If you’re planning to set up or relocate your distribution center or logistic hub, finding the right location can be time consuming and challenging.

You’ll likely spend a lot of time on the site selection process. After all, you need a place that can easily handle the organization, transportation, coordination and distribution of goods.

Research will likely start online and progress into tours, conversations with city developers and budget talks.

To help you through the site selection process, here are nine strategies to consider

1. Location

Today’s customers want products fast. They aren’t willing to wait for them to arrive. That’s why the location of your distribution center or logistic hub is so important.

Keeping customers happy is a priority, but they don’t see what happens when a product is ordered. It’s your job to streamline the process, and make sure the product journey is quick.

During site selection, you should look for a spot that’s close to your customers, if possible. However, many businesses serve customers that are located all over the U.S. and the world, so focusing on transportation is more important.

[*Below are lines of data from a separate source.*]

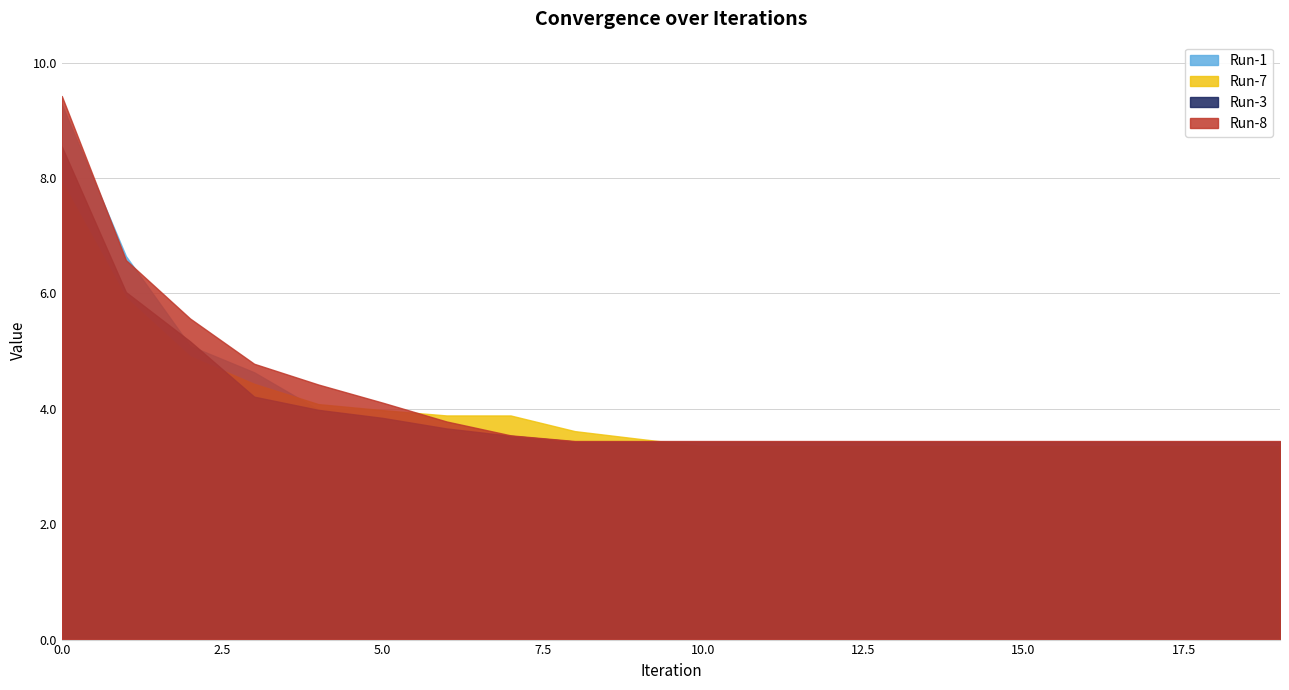

What is the sum of all Run-7 values?

79.7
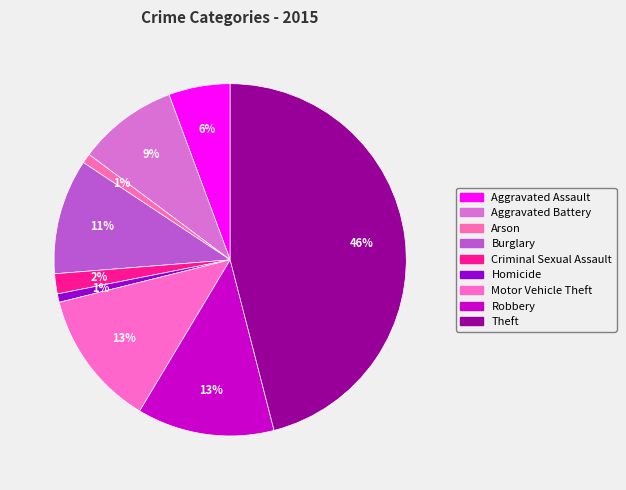

To the nearest percent, what is the difference between the largest and smallest slice percentages?

45%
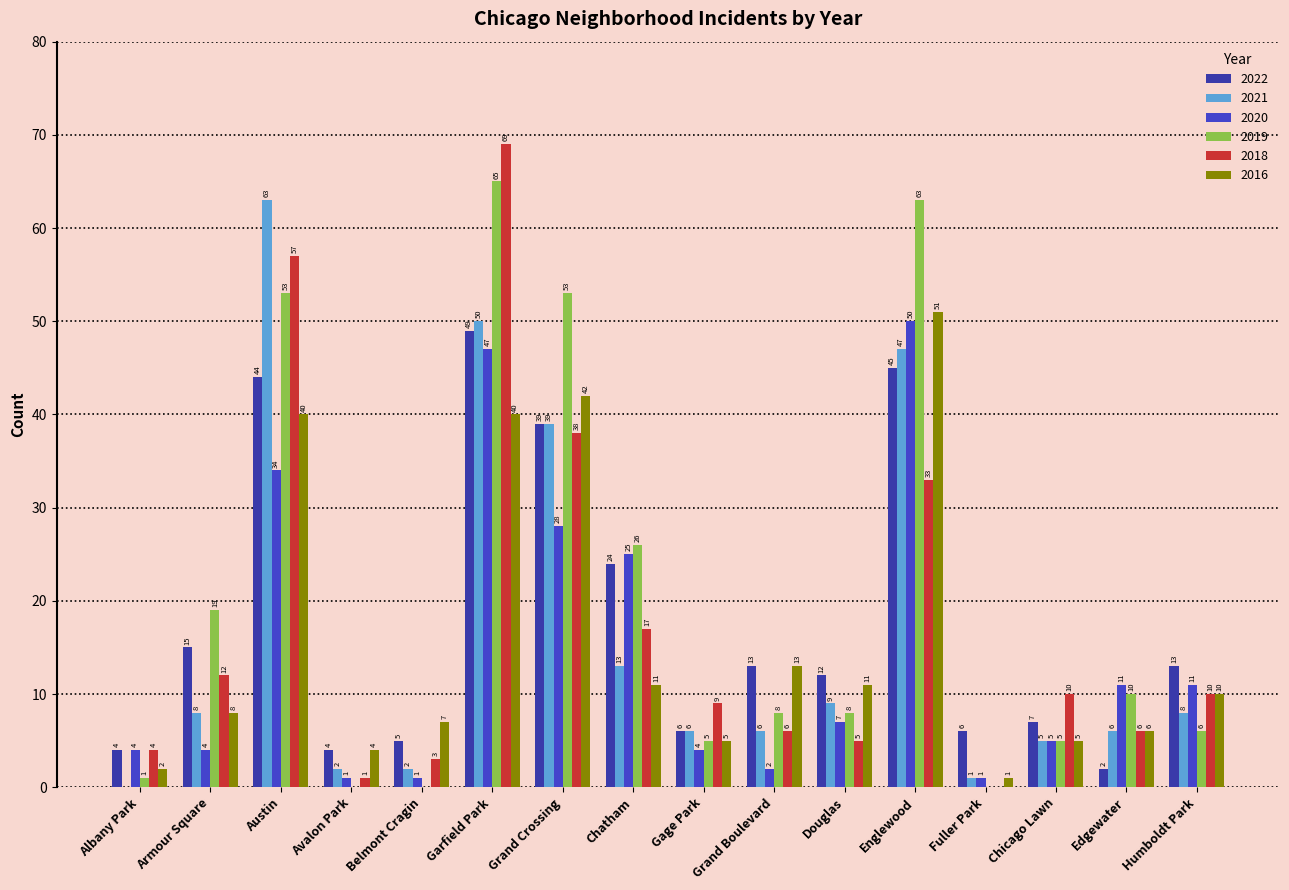

Are the bars grouped side by side (vs. stacked)?

Yes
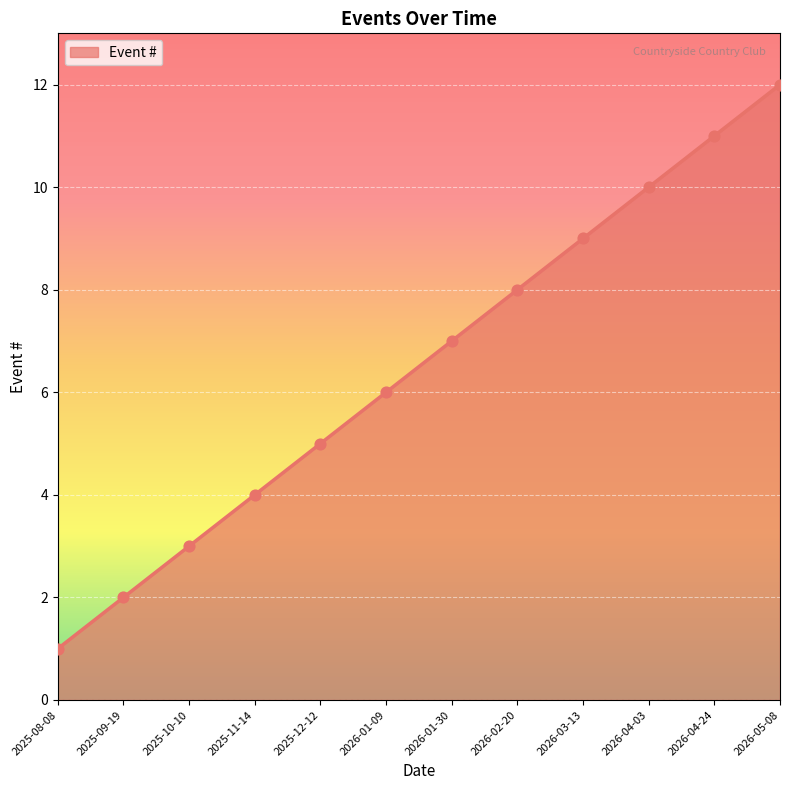

Which has a higher value, 2026-05-08 or 2025-09-19?

2026-05-08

For instance, you want a location that has easy freeway access. If you’re moving products by truck, the ability to hop on the highway quickly is a must.

Having an airport nearby is also handy, in case you have to ship something quickly.

2. Buy, Lease or Build

Part of the site selection process is guided by your decision to buy, lease or build a distribution center or logistics hub.

There are pros and cons to each scenario. If you buy, you’re making an investment but may inherit problems that come with an older building.

If you lease, you won’t be responsible for parts of the building’s maintenance, but your monthly payment isn’t an investment.

If you build, you need a location that has available and affordable land, and a city that has an economic development association that’s willing to help you through the process.

3. Find the right size

How much space do you need? It’s one of the most important questions you’ll have to answer. Here are a few things to consider:

  • The size of the products
  • Product turnaround
  • Plans for growth
  • Employee space
  • Long-term and short-term storage space
  • Ability to stack products
  • Ability to set up and utilize technology
  • Number of loading doors

You want a space that’s big enough to handle your day-to-day operations, but also provides room to grow or move things around.

If you’re looking at an existing building, it’s important to know the dimensions and tour the facility.

4. Cost

Cost is one of the most important site selection factors. Be aware, it will take time to compare costs and make a decision.

Have a budget prepared before you start looking. Knowing how much you can spend will help you narrow your search at the start. Since the site selection process takes so much time, looking at property that’s out of your budget isn’t productive.

Consider speaking with other owners that have gone through a similar process. Try to learn from their experience.

Bring in your accountant. Talk about your investment plans and make sure the numbers work.

In addition, you should talk with someone from the city to understand fees, expenses and taxes that come with the property.

5. Quality of workforce in the area

Location is important, but so is the local workforce.

Technology makes things easier, but you’ll still need qualified people to keep products moving seamlessly. You’ll need people to do things like sort, organize, pack, label and ship products.

Look at the city’s demographics. You’ll likely hire local folks, so you want a solid population to draw from.

Take some time to discuss how your business can connect with job seekers. Some cities have recruitment centers that can help you advertise jobs and find the right candidates.

6. Think of the employees

Your employees factor into your site selection as well. To keep employees happy, they need room to work, eat lunch and take breaks. Make sure the facilities are well maintained. Check out the parking situation. Are there enough spots for your employees?

As you tour the building, ask yourself if it’s someplace that you’d like to work. Retaining employees will save money in the long run. Keep employees in mind as you narrow your search.

7. Look for incentives

During site selection, look for a city that offers you incentives to move in. Cities that want to attract great businesses offer perks to make their city standout. Here are a few incentives that you should look for:

  • Utilities

For instance, some industrial parks offer discounts on utilities. For large buildings like distribution centers or logistic hubs, utilities can add up fast. Getting a break on these monthly bills keeps money in your pocket.

  • City fees

Some cities offer a break on the many fees that come with developing a property. From planning to fire prevention fees, setting up shop comes with more expenses than most people are aware of.

Look for a city that’s willing to give you a discount on some of these fees as a reward for choosing their city.

  • Assistance finding federal and state incentives

There are hundreds of programs, tax breaks and incentives that your distribution center could qualify for.

However, finding these programs isn’t easy. Cities that are serious about attracting great businesses have resources that can help.

8. Consider the weather

Mother Nature should play a part in your site selection too. Areas that get bad weather could impact your business. Areas that get snow, for example, often deal with road closures and traffic delays in the winter.

If you’re not familiar with the weather in an area, take some time to research it online. Consider how snow, rain or extreme heat could impact the products.

9. Be prepared to compromise

After touring dozens of sites, it’s time to make a decision. Take some time to compare sites, and remember you may have to compromise. Make a list of priorities so you know where you’re willing to bend.

Consider the support system in the city too. A city that works to attract your business will likely offer assistance. The relationships that you build can help your business thrive.